## SOURCE EXTRACT

begin

@optima-chat/video-translate-tools
Path-B styled subtitle rendering + BGM ducking for HeyGen-translated videos.
Pairs with the gen video-translate CLI from @optima-chat/optima-gen-cli.
gen video-translate --video-url $URL --lang $LANG -o ./out
curl <caption_url> -o ./out/caption.srt
video-translate render-ass --srt ./out/caption.srt --lang $TAG --out ./out/subs.ass
video-translate mux --raw ./out/translate_*.mp4 --ass ./out/subs.ass [--bgm ./bgm.wav] -o ./final.mp4
Install (in optima-ai-shell Dockerfile)
RUN apt-get install -y fonts-noto-core && \
npm install -g @optima-chat/video-translate-tools@latest && \
cp -r $(video-translate fonts-dir)/. /usr/share/fonts/video-translate/ && \
fc-cache -f
CLI Reference
render-ass
Parse SRT → ASS path-B styled subtitles.
| Flag | Required | Description |
|---|---|---|
--srt <path> |
HeyGen SRT file (BOM auto-stripped) | |
--lang <en|ms|vi|th> |
Target lang. Determines font + max chars per line | |
--out <path> |
Output ASS path | |
--translations <path> |
Save / read JSON intermediate. If file exists, used as-is; user can hand-edit to add **word** for KW highlight |
|
--style <name> |
Subtitle style preset (default classic). See Styles. Unknown value warns + falls back to classic |
mux
Burn ASS onto HeyGen mp4. Optional BGM ducking.

end

## WORK TO DO
1. From the video-translate-tools page, return the text between "gen video-translate --video-url" and "path-B styled subtitles.", inclusive.
2. List the flag names in the render-ass table of the video-translate-tools page.

## RECORDED INFORMATION
begin

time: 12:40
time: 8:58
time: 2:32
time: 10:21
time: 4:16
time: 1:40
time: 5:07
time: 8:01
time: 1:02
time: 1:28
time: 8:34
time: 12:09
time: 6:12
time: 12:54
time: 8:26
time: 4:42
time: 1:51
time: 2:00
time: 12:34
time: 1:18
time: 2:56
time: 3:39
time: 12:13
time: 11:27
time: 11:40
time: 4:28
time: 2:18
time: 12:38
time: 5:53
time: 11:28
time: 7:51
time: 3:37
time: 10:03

end
begin

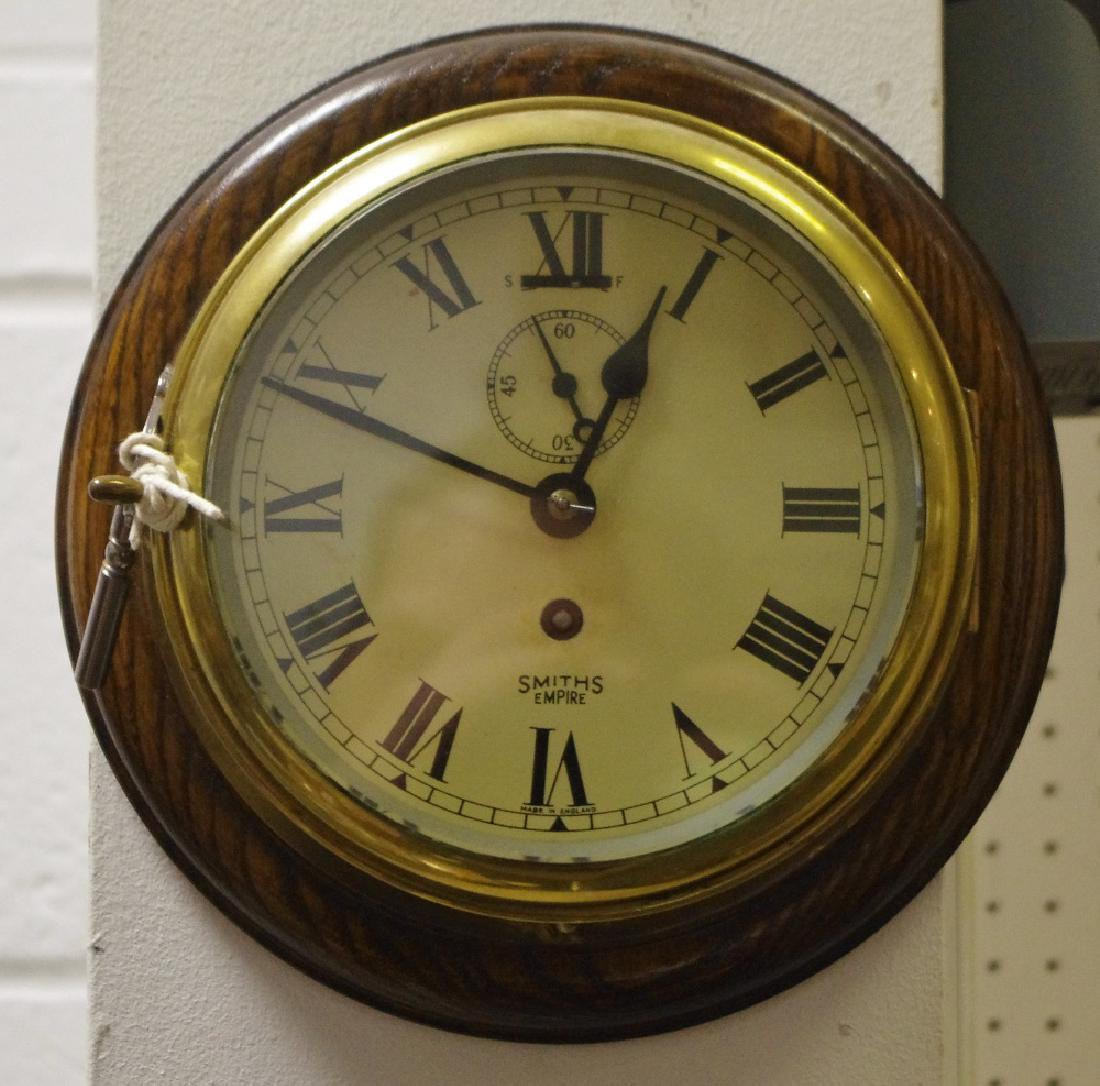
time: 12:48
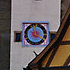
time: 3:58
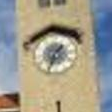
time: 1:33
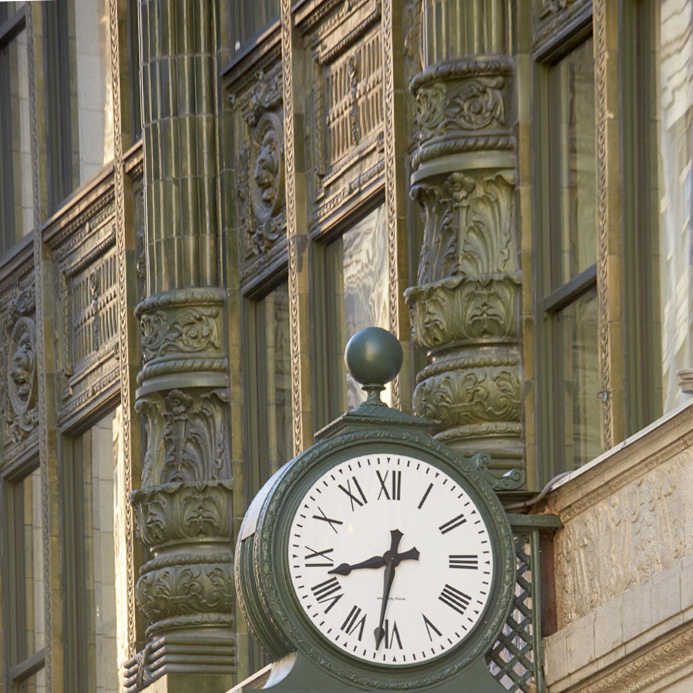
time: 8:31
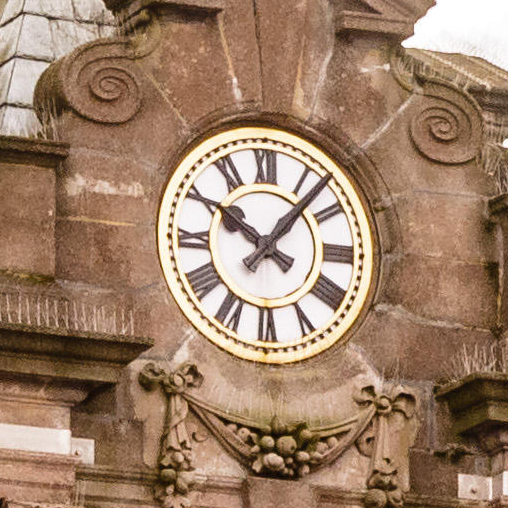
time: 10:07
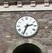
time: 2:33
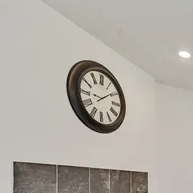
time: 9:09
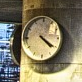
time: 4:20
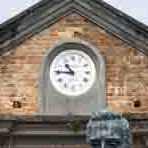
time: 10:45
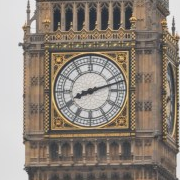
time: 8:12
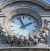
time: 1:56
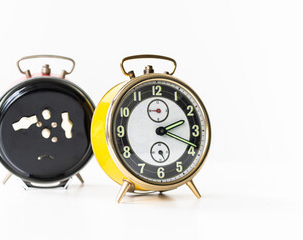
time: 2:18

end

## PER-TASK ANSWERS
1.
gen video-translate --video-url $URL --lang $LANG -o ./out
curl <caption_url> -o ./out/caption.srt
video-translate render-ass --srt ./out/caption.srt --lang $TAG --out ./out/subs.ass
video-translate mux --raw ./out/translate_*.mp4 --ass ./out/subs.ass [--bgm ./bgm.wav] -o ./final.mp4
Install (in optima-ai-shell Dockerfile)
RUN apt-get install -y fonts-noto-core && \
npm install -g @optima-chat/video-translate-tools@latest && \
cp -r $(video-translate fonts-dir)/. /usr/share/fonts/video-translate/ && \
fc-cache -f
CLI Reference
render-ass
Parse SRT → ASS path-B styled subtitles.

2.
--srt
--lang
--out
--translations
--style